Wednesday, November 19, 2014

Um conto. A catástrofe.


Como paizão moderno, Seu Antônio há muito havia trocado o jornal pelo celular na hora de ler as notícias pela manhã. Quem convenceu foi o filho Ricardo, que é todo certinho e metido a ambientalista; no fim, a esposa também gostou do espaço economizado e não ter aqueles papelões cheios de notícia ruim espalhados pela casa.
 Numa manhã qualquer, dessas que nem se sente, de tão absolutamente igual as outras, Seu Ricardo pegou o celular, seu mais novo companheiro, (tinha até o gatinho virtual), desenhou na tela o padrão que desbloqueia o aparelho e abriu seu aplicativo de notícias preferido, mas ao ver a notícia em destaque, seu coração parou: "Bruna Marquezine aposta em mini-saia para ir ao shopping". Tremendo, deixou o aparelho cair sobre a mesa com um baque. Sua mulher, D. Sônia que estava passando o café, ao ouvir o som do aparelho caindo sobre a mesa de madeira, se virou e encontrou o marido atônito, com lágrimas nos olhos, branco como leite e tremendo. "O que foi amor?" (mesmo depois de 37 anos de casados, os dois ainda se chamavam de amor).

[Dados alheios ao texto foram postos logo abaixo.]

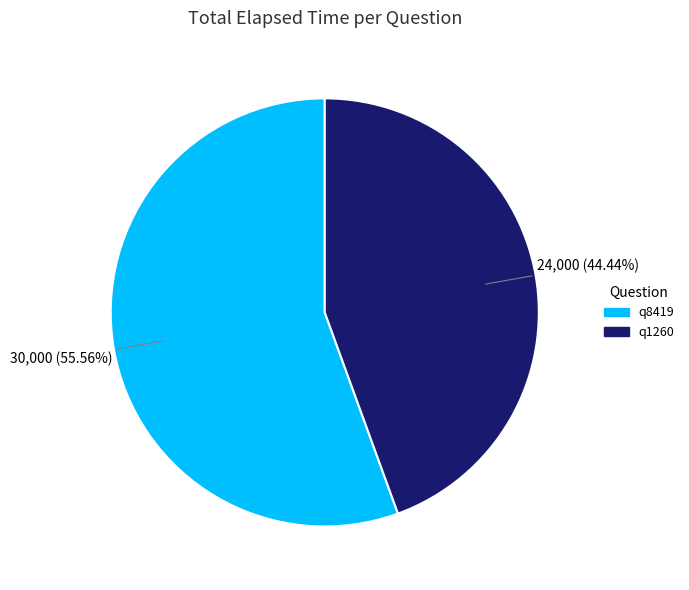

Count the number of slices in the pie.

2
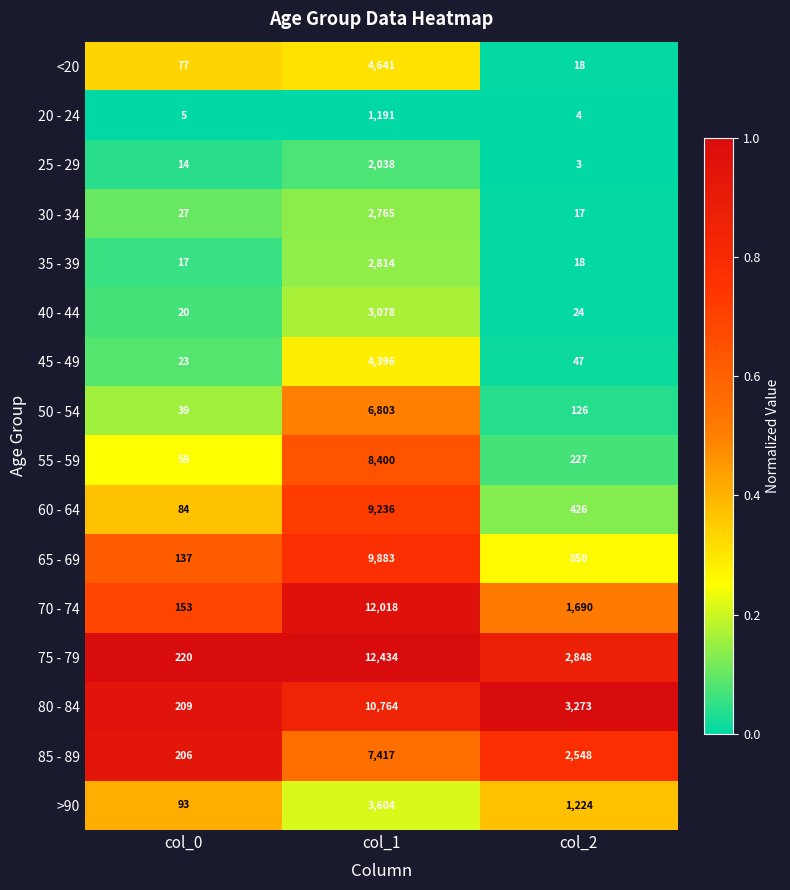

List the labels in order of 85 - 89 value, smallest first.

col_0, col_2, col_1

 Ele lentamente olhou para ela. Não sabia o que dizer. Não sabia como falar aquilo, então, virou seu smartphone companheiro para ela que então leu: "Bruna Marquezine aposta em mini-saia para ir ao shopping". Deixou cair a garrafa térmica e o café quente espalhou-se pelo chão, fumaçando e enchendo a casa com aquele cheiro típico das manhãs. Sônia, sempre mais calma, correu em direção ao marido e o abraçou. Soluçou baixinho, mas jamais deixaria transparecer que estava desesperada, que queria correr, que queria se proteger. O marido tremia, mas fora isso não esboçava nenhuma reação, até que, num salto, agarrou-a pelo braço e correu para a sala, onde ligaram a televisão. Como era de se imaginar, lá estava um repórter, com aspecto abatido, dizendo com toda a seriedade que a situação necessitava "Estamos ao vivo de Brasília para confirmar a informação de que Bruna Marquezine apostou em uma mini-saia para ir ao shopping, repetimos, Bruna Marquezine foi de minissaia a um shopping, pedimos a população que mantenha a calma, o governo já acionou o exército e está fazendo tudo o que pode para controlar a situação". 

 Neste momento o filho mais velho, Roberto, desceu as escadas apressado, ainda vestido com as roupas de dormir, perguntou "vocês já viram?" de mãos dadas, bastou um olhar para que os dois o respondessem. O pai sempre criticou o filho, por não ter saído da casa dos pais, mesmo com 34 anos, mas neste momento, Antônio deu graças a deus que ele estivesse ali. Pais e filho se abraçaram e ficaram assim por um tempo. O único som era o da televisão que transmitia baixinho o escarcéu nas ruas. 

 O som dos carros partindo em disparada, pessoas correndo e gritando, o repórter na televisão estava emocionado "este é o momento de abraçar os seus queridos e dizer o quanto vocês os amam" e era isso que a família Souza fazia inconscientemente. Eles estavam abraçados chorando baixinho. Do lado de fora gritos de pânico, barulhos de freio, tiros, helicópteros em revoada. 

Foi então que Antônio foi afrouxando o laço, aos poucos, foi se soltando e olhando para o nada ele proferiu as palavras, como se elas não significassem nada: "a arma" ele disse. O filho e a mãe se olharam, mas não houve pavor. Sônia, tocando o braço do Marido perguntou "você tem certeza? A gente pode sair dessa, o governo está agindo, talvez não seja tarde demais". Antônio, olhando-a com compaixão, vendo toda a beleza de sua mulher, mesmo mais cheinha, com rugas ao redor dos olhos, ela, a mulher que o conquistou, ainda estava lá. Sentiu felicidade. Se sentiu realizado. A mulher dos seus sonhos estava com ele neste momento. O filho mais velho, não saiu de casa, era meio galinha, mas era respeitado no trabalho, era um cara gente boa. O mais novo morava no Canadá, tinha uma mulher linda e duas filhas. Olhando para Sônia, ele disse "não há o que fazer. Bruna Marquezine apostou em uma minissaia para ir ao shopping. Não há nada que nós possamos fazer, não há nada que o governo possa fazer, não há outra saída". Ele disse isso sorrindo.

Os três subiram as escadas, foram até o quarto e o barulho de três disparos consecutivos foi a última coisa que se ouviu da casa dos Souza desde então.